• Цитируемый текст:
□ □ □ □ □

Статьи (СИ) - Протоиерей (Шмеман) Александр Дмитриевич. Страница 97

Поэтому, есть ирония в том факте, что учреждение богословского образования на твердых и постоянных основаниях было делом царя Петра Великого, чьи административные и церковные реформы отметили в начале восемнадцатого столетия радикальную «вестернизацию» всей русской жизни. Директивно открывая церковные школы во всех епархиях и формулируя их первый учебный план, Петр установил принципы системы богословского образования которые, с некоторыми модификациями и преобразованиями, продолжались до коммунистической революции 1917 года. Система включала три уровня: высший (богословская академия), средний (семинария), и элементарный (духовное училище). В конце девятнадцатого столетия в России существовали четыре духовные академии (в Киеве, Москве, Санкт–Петербурге, и Казани), пятьдесят восемь семинарий, и сто пятьдесят восемь духовных училищ.

Новая богословская школа не была исключением внутри глубоко ориентированной на Запад культуры нового русского общества. Фактически она была создана и укомплектована почти исключительно импортированными выпускниками богословской академии Киева, основанной в начале шестнадцатого столетия, когда Киев и юго–западная Россия были под польским контролем, и вскоре ставшей главным центром латинской и схоластической трансформации православного богословия, крайним выражением последующего «западного пленения». Это киевское влияние определило путь русского «академического» богословия. Не только латынь стала больше чем на сто лет его языком, по самой сути в течение долгого времени это было «западное» богословие (Г. Флоровский), отражающее почти каждую стадию западного — католического и протестантского — богословского развития и существующее как богословская «суперструктура», глубоко отчужденная от живого опыта и предания Церкви.

□ □ □ □ □

• Исходные данные:
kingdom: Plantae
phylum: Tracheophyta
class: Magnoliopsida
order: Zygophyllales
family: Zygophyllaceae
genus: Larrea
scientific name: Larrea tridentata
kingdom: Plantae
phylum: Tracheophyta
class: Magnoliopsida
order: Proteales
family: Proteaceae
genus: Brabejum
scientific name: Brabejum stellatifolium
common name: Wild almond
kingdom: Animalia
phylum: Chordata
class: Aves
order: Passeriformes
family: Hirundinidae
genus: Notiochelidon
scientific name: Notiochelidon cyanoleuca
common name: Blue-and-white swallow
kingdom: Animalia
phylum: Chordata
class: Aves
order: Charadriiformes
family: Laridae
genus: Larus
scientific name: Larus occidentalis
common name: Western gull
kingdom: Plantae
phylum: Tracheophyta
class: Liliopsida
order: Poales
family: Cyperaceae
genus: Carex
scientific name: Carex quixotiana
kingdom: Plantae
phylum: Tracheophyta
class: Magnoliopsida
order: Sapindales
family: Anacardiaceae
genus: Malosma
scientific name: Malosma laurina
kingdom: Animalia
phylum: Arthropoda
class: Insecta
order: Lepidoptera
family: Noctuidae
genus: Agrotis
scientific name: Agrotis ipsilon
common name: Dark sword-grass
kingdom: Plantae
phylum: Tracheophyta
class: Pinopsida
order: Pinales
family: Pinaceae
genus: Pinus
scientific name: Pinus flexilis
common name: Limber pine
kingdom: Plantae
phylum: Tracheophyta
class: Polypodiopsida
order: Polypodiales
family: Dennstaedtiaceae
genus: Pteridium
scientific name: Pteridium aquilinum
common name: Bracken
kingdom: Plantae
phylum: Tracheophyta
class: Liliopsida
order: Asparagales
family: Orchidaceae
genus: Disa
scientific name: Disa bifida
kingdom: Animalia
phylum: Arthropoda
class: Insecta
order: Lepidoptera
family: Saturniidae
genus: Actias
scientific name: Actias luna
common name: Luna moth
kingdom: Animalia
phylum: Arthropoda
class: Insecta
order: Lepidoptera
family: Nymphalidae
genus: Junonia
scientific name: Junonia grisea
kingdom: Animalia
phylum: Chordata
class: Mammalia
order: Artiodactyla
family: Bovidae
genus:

□ □ □ □ □

Поясните на основе цитируемого текста, почему русское «академическое» богословие в нём характеризуется как «западное». Ответ должен занимать от одного до трёх предложений. Приведённые записи представляют собой отдельный материал и к цитируемому тексту не относятся.

• Готовое решение:
Новая богословская школа была создана и укомплектована почти исключительно выпускниками Киевской академии, ставшей главным центром латинской и схоластической трансформации православного богословия. Это киевское влияние определило путь русского «академического» богословия: более ста лет его языком была латынь, и оно отражало почти каждую стадию западного, католического и протестантского, богословского развития.